I talked to a buddy of mine last night who has extensive experience with this fencing for livestock containment. His thoughts are one ground rod for a planned 30x30 fenced in run, possibly a little larger.

Our home sits smack dab in the middle of a 2000 acre rice farm. Rice is grown in flooded fields and we typically, after harvest, keep some of these fields flooded over winter for duck hunting season. As a side benefit to this, all of the soil maintains a good moisture level here at the house. The yard has never been bone dry and even in mid summer, one can dig down quite easily, for example when sitting a 4x4 fence post a post hole digger cuts through it like butter.

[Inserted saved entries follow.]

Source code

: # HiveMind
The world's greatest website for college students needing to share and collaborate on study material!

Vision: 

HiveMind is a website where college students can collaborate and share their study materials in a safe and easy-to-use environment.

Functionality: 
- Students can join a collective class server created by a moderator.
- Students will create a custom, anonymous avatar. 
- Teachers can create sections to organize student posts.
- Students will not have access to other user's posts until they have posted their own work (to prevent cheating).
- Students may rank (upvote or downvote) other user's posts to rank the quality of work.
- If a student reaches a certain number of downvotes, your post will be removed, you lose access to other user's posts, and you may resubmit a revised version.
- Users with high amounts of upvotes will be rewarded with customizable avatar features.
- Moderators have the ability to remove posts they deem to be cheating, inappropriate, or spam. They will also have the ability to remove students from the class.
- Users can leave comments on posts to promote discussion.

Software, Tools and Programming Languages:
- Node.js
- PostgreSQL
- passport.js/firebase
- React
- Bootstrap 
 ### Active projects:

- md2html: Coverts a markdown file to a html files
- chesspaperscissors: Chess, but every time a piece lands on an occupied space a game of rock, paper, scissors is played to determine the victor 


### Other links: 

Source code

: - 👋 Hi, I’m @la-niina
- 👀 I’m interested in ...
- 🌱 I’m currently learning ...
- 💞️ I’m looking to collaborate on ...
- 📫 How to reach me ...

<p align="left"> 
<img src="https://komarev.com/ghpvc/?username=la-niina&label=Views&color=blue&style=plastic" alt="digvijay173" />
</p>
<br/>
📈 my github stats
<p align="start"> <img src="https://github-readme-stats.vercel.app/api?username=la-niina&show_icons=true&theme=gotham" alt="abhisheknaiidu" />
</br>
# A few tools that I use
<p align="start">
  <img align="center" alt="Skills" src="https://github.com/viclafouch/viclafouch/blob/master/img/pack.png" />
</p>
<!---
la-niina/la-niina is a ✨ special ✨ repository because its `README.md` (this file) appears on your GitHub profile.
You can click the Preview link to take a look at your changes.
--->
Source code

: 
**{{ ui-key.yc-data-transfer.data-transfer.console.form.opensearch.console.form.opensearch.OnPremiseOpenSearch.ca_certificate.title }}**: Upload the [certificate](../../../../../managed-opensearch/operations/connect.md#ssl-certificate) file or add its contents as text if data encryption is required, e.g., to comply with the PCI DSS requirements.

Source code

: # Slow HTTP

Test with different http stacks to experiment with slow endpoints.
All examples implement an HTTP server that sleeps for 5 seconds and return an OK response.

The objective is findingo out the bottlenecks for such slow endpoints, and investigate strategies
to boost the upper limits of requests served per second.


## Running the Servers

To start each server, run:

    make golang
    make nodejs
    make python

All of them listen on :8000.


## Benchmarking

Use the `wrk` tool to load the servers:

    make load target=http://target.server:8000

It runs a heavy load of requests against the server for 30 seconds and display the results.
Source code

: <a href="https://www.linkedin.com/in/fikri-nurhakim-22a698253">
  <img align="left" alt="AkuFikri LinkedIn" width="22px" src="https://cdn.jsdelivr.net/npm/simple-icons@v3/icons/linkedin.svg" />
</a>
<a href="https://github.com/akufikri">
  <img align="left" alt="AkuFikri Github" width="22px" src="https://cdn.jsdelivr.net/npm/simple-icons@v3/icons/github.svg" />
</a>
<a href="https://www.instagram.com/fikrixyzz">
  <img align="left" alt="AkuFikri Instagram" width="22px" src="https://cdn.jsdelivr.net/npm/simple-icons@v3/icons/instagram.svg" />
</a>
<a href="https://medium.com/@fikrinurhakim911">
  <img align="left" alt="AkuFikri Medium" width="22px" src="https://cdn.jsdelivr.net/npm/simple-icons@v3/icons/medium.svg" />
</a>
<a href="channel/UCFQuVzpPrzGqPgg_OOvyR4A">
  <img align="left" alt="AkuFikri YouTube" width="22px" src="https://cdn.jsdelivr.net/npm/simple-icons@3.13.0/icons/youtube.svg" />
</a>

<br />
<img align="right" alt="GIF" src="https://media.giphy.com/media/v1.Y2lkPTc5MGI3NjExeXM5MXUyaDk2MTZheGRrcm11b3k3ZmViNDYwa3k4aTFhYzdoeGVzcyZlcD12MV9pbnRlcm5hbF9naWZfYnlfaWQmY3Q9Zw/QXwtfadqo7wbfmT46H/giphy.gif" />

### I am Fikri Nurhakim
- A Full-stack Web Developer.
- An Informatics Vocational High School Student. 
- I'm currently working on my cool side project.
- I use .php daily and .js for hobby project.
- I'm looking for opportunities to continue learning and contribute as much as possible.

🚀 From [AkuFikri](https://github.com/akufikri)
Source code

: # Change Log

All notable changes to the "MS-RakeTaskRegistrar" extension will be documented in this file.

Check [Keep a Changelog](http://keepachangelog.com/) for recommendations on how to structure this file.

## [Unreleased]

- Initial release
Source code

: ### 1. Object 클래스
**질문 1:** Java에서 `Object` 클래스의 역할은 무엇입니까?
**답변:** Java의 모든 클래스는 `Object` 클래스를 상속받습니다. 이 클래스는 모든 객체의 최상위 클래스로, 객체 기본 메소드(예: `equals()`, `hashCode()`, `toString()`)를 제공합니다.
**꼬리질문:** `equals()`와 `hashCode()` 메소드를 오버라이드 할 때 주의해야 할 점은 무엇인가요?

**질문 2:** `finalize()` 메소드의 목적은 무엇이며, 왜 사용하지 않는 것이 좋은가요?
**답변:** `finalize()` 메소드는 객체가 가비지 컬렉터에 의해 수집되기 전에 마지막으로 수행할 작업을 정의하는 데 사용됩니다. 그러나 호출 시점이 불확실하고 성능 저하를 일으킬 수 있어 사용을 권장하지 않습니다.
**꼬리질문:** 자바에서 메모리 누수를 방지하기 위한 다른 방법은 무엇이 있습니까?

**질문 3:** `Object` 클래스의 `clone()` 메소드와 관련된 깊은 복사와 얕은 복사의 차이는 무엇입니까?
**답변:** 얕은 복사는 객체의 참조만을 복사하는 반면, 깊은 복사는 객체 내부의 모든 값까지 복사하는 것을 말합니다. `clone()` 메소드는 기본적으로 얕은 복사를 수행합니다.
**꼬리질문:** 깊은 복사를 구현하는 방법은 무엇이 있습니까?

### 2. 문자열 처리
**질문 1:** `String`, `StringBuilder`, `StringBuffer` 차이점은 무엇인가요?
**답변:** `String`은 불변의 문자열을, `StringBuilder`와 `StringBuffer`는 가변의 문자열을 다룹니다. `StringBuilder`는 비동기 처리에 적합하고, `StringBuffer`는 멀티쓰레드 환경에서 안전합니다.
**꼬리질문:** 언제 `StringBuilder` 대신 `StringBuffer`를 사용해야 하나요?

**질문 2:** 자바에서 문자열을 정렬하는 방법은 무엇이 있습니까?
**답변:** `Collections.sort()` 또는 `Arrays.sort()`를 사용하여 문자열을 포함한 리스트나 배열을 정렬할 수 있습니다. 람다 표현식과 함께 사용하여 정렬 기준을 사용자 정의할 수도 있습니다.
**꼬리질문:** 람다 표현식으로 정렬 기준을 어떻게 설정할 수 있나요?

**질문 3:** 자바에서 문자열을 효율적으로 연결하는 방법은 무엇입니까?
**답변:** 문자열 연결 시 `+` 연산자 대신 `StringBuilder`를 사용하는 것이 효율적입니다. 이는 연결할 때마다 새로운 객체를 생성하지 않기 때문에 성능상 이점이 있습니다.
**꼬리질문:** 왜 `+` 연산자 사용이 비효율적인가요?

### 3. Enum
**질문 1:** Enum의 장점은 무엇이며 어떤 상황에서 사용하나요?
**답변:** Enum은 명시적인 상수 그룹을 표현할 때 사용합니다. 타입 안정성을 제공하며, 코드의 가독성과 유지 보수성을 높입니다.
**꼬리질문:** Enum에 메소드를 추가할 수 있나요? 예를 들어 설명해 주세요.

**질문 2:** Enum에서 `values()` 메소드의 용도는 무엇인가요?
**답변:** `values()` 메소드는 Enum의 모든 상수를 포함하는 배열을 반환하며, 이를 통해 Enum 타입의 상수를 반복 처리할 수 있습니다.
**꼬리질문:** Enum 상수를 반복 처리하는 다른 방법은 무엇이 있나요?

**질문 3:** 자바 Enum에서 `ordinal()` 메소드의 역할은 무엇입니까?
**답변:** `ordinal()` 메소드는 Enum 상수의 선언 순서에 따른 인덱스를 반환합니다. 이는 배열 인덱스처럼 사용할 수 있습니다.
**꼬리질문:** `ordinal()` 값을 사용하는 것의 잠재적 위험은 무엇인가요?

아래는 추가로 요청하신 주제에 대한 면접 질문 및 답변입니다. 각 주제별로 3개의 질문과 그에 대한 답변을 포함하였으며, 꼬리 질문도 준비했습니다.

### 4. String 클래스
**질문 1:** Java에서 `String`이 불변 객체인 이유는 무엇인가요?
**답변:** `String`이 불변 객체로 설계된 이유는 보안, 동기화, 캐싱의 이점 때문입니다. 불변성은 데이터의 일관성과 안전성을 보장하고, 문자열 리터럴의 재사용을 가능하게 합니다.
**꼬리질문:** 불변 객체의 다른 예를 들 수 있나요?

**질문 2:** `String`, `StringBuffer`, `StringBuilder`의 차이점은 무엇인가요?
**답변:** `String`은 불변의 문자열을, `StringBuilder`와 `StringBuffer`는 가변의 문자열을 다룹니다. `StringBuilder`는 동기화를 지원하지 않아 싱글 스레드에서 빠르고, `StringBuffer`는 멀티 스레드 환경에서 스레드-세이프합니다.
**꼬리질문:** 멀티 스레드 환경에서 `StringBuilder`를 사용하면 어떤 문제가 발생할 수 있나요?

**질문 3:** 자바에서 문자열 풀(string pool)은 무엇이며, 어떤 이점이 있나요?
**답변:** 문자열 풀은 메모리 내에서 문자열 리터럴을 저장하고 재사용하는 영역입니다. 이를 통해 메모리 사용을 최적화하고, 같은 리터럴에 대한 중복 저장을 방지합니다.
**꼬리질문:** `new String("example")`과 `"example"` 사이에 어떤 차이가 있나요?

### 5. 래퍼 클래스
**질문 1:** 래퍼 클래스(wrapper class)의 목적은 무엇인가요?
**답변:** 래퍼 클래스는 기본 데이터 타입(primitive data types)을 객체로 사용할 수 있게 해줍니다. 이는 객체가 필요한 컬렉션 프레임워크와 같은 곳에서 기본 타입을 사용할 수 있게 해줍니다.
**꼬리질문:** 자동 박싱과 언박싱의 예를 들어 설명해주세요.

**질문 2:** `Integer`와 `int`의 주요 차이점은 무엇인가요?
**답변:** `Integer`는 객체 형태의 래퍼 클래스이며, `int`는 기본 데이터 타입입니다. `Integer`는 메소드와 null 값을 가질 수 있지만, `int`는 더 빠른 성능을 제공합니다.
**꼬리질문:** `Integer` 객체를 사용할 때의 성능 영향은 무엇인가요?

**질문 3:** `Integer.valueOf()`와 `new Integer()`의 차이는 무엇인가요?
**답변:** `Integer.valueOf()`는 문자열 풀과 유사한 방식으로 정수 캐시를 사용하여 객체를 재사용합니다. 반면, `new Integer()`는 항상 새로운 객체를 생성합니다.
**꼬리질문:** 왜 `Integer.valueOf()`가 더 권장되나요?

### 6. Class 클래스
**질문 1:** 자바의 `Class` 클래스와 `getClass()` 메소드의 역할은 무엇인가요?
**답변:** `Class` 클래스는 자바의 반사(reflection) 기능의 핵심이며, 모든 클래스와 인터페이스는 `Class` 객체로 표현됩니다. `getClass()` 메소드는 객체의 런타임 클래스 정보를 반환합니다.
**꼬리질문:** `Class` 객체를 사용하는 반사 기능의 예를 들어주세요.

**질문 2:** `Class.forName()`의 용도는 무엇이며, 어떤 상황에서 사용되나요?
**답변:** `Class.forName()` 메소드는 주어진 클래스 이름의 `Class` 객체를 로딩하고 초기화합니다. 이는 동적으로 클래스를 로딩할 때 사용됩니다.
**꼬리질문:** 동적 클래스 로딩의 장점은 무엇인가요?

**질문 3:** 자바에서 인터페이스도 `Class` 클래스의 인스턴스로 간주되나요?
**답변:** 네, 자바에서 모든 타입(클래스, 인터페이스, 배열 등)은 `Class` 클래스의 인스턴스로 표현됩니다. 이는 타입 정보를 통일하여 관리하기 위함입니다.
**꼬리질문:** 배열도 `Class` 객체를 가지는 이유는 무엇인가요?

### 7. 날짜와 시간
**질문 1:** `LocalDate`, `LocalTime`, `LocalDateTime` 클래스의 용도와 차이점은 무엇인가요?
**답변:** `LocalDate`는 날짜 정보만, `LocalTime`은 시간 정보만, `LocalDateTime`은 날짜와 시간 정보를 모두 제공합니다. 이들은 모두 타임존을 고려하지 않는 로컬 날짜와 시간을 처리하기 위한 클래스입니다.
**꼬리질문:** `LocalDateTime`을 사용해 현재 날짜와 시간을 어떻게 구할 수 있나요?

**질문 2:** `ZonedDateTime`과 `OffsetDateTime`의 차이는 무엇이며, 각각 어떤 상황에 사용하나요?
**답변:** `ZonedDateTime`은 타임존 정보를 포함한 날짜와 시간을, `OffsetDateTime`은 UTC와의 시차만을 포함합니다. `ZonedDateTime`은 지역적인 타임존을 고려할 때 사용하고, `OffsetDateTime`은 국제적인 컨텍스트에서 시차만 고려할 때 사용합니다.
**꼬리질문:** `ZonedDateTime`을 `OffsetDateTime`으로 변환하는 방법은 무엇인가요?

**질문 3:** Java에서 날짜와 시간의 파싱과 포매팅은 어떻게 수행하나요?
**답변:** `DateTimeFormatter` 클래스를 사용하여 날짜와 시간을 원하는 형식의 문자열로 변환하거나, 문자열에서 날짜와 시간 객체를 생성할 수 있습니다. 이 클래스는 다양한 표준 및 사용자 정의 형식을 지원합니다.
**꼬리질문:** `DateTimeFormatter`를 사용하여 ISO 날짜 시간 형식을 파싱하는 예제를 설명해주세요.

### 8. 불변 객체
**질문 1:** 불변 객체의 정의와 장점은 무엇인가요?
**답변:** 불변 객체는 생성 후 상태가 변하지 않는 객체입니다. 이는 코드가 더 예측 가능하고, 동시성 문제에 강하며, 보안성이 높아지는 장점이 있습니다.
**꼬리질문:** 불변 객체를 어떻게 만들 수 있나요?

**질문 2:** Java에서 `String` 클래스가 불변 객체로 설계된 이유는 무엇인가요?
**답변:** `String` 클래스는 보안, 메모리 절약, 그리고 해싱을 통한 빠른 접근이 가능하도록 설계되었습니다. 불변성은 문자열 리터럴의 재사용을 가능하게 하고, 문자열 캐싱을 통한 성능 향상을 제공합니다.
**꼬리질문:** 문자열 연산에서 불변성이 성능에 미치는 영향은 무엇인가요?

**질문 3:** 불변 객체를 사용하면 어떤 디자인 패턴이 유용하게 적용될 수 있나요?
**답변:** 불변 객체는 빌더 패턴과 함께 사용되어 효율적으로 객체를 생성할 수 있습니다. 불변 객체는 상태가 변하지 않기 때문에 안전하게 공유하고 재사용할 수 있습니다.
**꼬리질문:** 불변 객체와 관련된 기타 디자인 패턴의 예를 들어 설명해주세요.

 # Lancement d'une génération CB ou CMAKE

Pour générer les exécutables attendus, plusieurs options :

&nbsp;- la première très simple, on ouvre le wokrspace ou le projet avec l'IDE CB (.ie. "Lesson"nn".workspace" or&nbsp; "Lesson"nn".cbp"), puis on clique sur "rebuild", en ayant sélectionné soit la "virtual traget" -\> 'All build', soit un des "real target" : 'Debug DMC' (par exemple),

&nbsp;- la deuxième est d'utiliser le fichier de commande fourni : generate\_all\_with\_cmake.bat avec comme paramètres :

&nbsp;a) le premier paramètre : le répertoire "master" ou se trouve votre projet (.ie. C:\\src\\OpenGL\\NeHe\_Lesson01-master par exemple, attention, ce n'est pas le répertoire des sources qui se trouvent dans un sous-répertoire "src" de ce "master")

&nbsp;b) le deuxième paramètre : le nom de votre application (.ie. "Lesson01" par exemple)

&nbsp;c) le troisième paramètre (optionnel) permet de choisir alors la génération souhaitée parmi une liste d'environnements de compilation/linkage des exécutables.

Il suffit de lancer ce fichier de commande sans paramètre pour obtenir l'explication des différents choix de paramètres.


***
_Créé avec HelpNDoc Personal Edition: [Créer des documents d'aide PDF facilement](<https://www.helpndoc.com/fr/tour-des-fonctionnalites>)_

The down side to this is that I'm always mowing and weed control is a full time time job. :he

Given my circumstances we are going with one grounding rod and see how the fence performs.
Given the area i imagine you are protecting, with a corner likely not more than 30 or 40 foot from the charger, one ground should be adequate especially as you have good soil conditions. Do remember not to use copper grounding rods (as you would for a house), so as to avoid creating a galvanic reaction that speeds corrosion of the fence.

Copper wires (house), copper rods.

Galvanized (steel) wires (e-fence), steel ground rods.

If you are using that ribbon stuff (polytape/polywire), follow MFG direction on grounding material, and make sure your hookups from charger to rod and charger to fence match.
 
...If I am understanding your observation correctly, what you are seeing is the ground wire connected to the charger and then the fence wire (or lead wire as you said) is connected to the charger. There are supposed to be two connections. Or is that what you were trying to say?
The first sentence, yes. The second sentence, maybe. When I see "two connections", I think of one thing connected in two places: it isn't that. But it could also mean two different things each connected once: it is that. I'll try to say what I mean in a different way. There are two completely separate wires connecting to the charger. One goes to the ground rods. The other goes to the wire making up the fence. The current between the ground rods and the wire making up the fence is only through through the dirt and inside the charger and only happens when something (like a predator or person) touches both the wire in the fence and the earth.
 
I had the same experience as you. I put up a powerful fence system to ward off bears, but then a month later the bear got into our coop and killed several birds. I checked the voltage, almost nothing. We hadn't had rain in weeks. I drove the ground rod in another 2-3' and watered the ground around the fence as best as I could, and improved the voltage substantially. Sadly I had to learn the hard way to regularly check the voltage of your fence.

Yes, I walk it twice weekly, more if we've had strong winds (as last night and this AM - that's what I'm doing next), and touch it with my thumbnail in the middle spots between rods, where the conductivity is least. After last night's rains, I think I'll skip that and trust to my ears, once any shorts from downed branches, etc have been removed. When my ground is wet, it causes my arm to twitch like the last time I bumped 220v when a pool motor shorted to the case. Its not something I'll willingly repeat.
 
Get a fence tester! You want to know how your fence is doing, and touching a really hot fence isn't the way to do it, at least not more than once. :old
And hotter is better than weaker, so plan for your worst predator and go from there.
Our livestock fencing runs from 7v to 9.9v. It's hot!
@Howard E and @cmom are very helpful on this site, and Premier1supplies.com has products and good acvice on their site, and on the phone.
Mary
 
Freely acknowledge my way is not "best way". Most of four decades ago, a philosophy teacher introduced me to the concept that "man was the measure of all things", and I still use that method. With calibration, its reasonably reliable, just as you can gauge the temperature of a fire by how long you can hold your hand over it. To say that humanity, in both philosophy and science, has come a long ways in the 4,000 years +/- since is to belabor the obvious.